**PAGE EXCERPT**
━━━━━━━━━━━━━━━━

The process of safety integrity level (SIL) verification requires calculation of probability of failure on demand. As per convention and the information contained in the IEC 61511 standard (ISA 84.00.01), ISA technical reports on the topic and ISA training, the calculation is typically done using simplified equations. The terms of these equations are either based on unavailability or unreliability, depending on whether or not the failure can be detected and repaired during the component’s mission. The simplified equation for unreliability is: (lam * T) / 2 – where “lam” is the failure rate and “T” is the mission time. The simplified equation for unavailability is (lam * MTTR) – where “lam” is the failure rate and “MTTR” is the mean time to repair.
The purpose of this article is to explain the origin of the simplified equation representation of unavailability. A hand-written derivation of the equation is shown at the end of this article.
The exercise begins with a definition of unavailability, which is the mean system downtime divided by the mean system total time. Next, the downtime and total time are replaced with the terms commonly used to represent those concepts, specifically, downtime is the mean amount of time that elapses between a failure of a component and return of that component to service, or the Mean Time to Repair (MTTR). The total time between cycles is the Mean Time Between Failures (MTBF) which is the sum of the MTTR and the Mean Time To Failure (MTTF).
The approximation that is used to simplify the equation is contingent upon the MTTR being much-much smaller than the MTTF. If this is the case, then the MTBF can be approximated by the MTTF.
Another assumption in the derivation is that the failure rate of the SIS components is constant, which is a consistent assumption across much of the derivation of the PFD equations. If the failure rate is constant, then the failure rate is 1/MTTF. Replacing all of these approximations and assumptions into the original equation yields the simplified approximation that:
Q ~ lam (MTTR)

━━━━━━━━━━━━━━━━

**INFORMATION SUPPLIED**
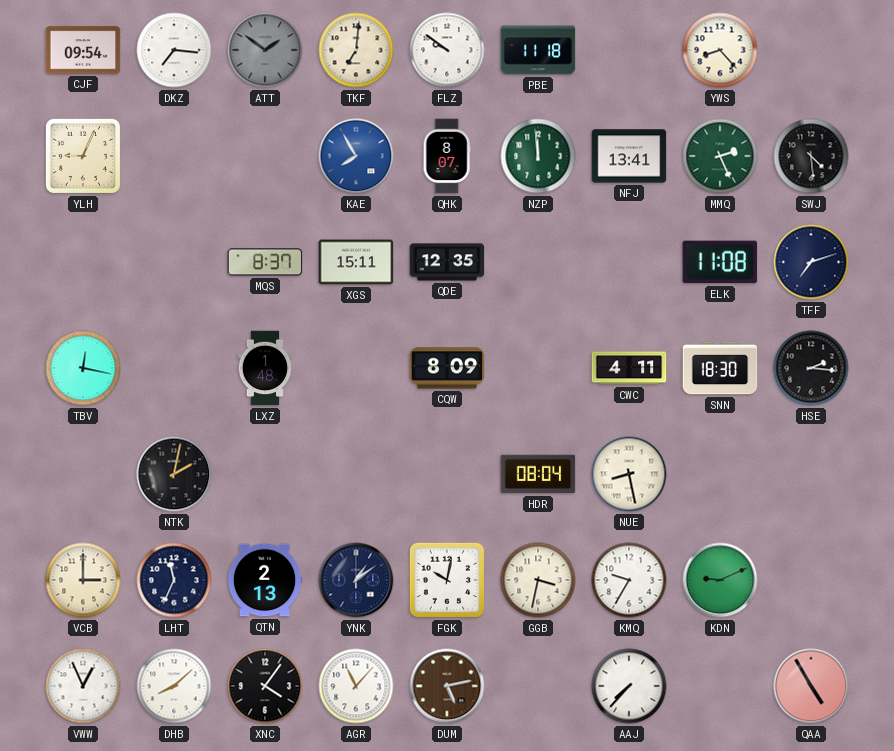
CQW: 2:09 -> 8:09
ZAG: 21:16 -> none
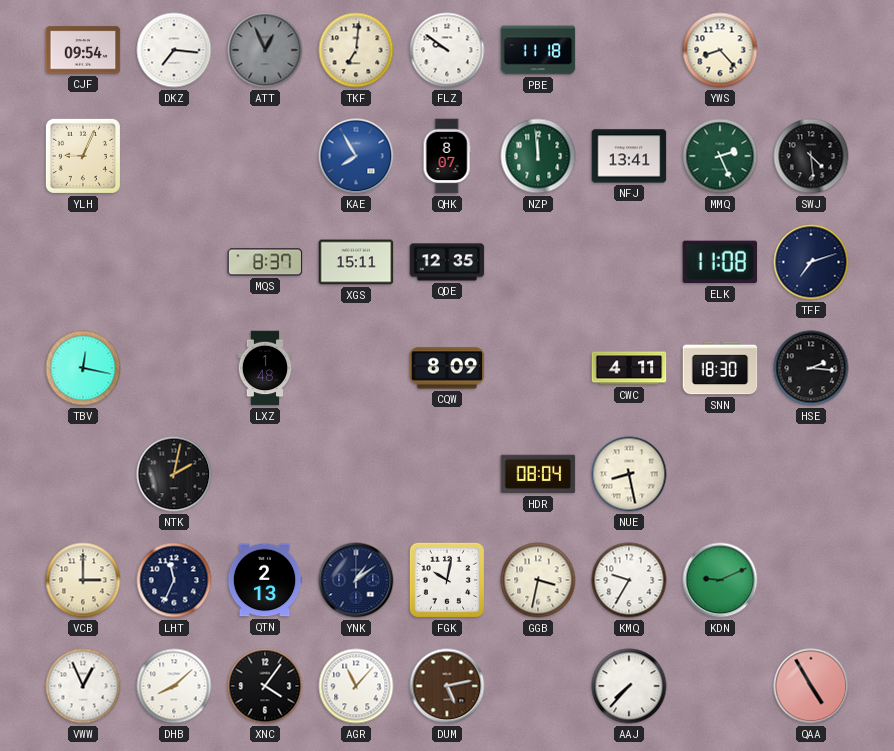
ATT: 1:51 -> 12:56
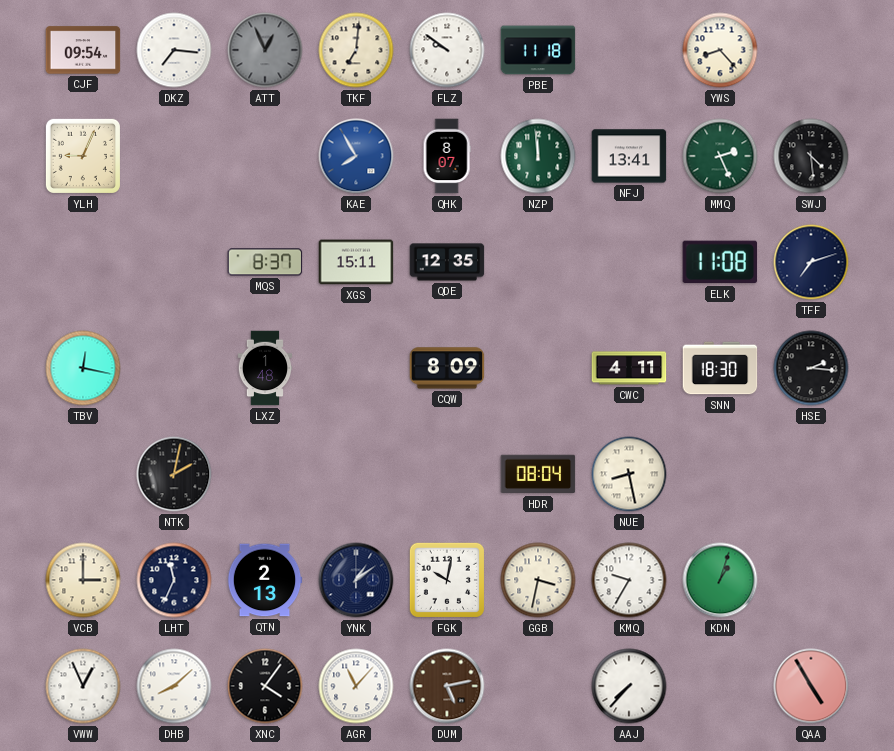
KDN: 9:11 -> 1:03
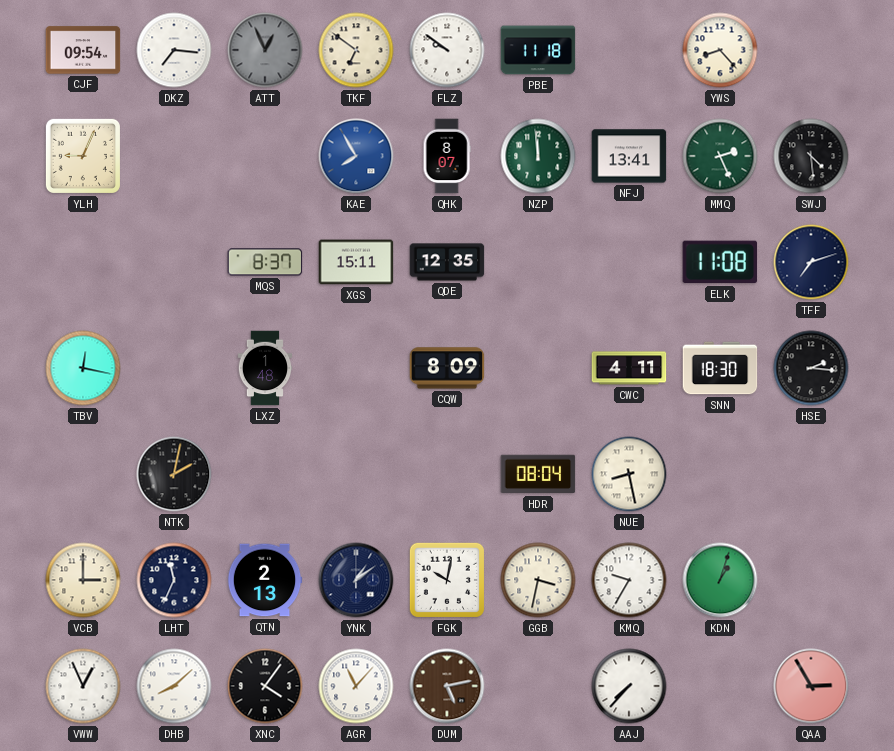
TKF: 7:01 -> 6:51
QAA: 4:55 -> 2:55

━━━━━━━━━━━━━━━━

**WRITTEN TASK A**
In the SIL verification article, what condition must hold for the MTBF to be approximated by the MTTF?
**WRITTEN TASK B**
Copy the whole listing of clock changes line for line, leaving out the picture lines.
The listing has no connection to the SIL verification article.

**WORKED ANSWER A**
The MTTR must be much-much smaller than the MTTF.

**WORKED ANSWER B**
CQW: 2:09 -> 8:09
ZAG: 21:16 -> none
ATT: 1:51 -> 12:56
KDN: 9:11 -> 1:03
TKF: 7:01 -> 6:51
QAA: 4:55 -> 2:55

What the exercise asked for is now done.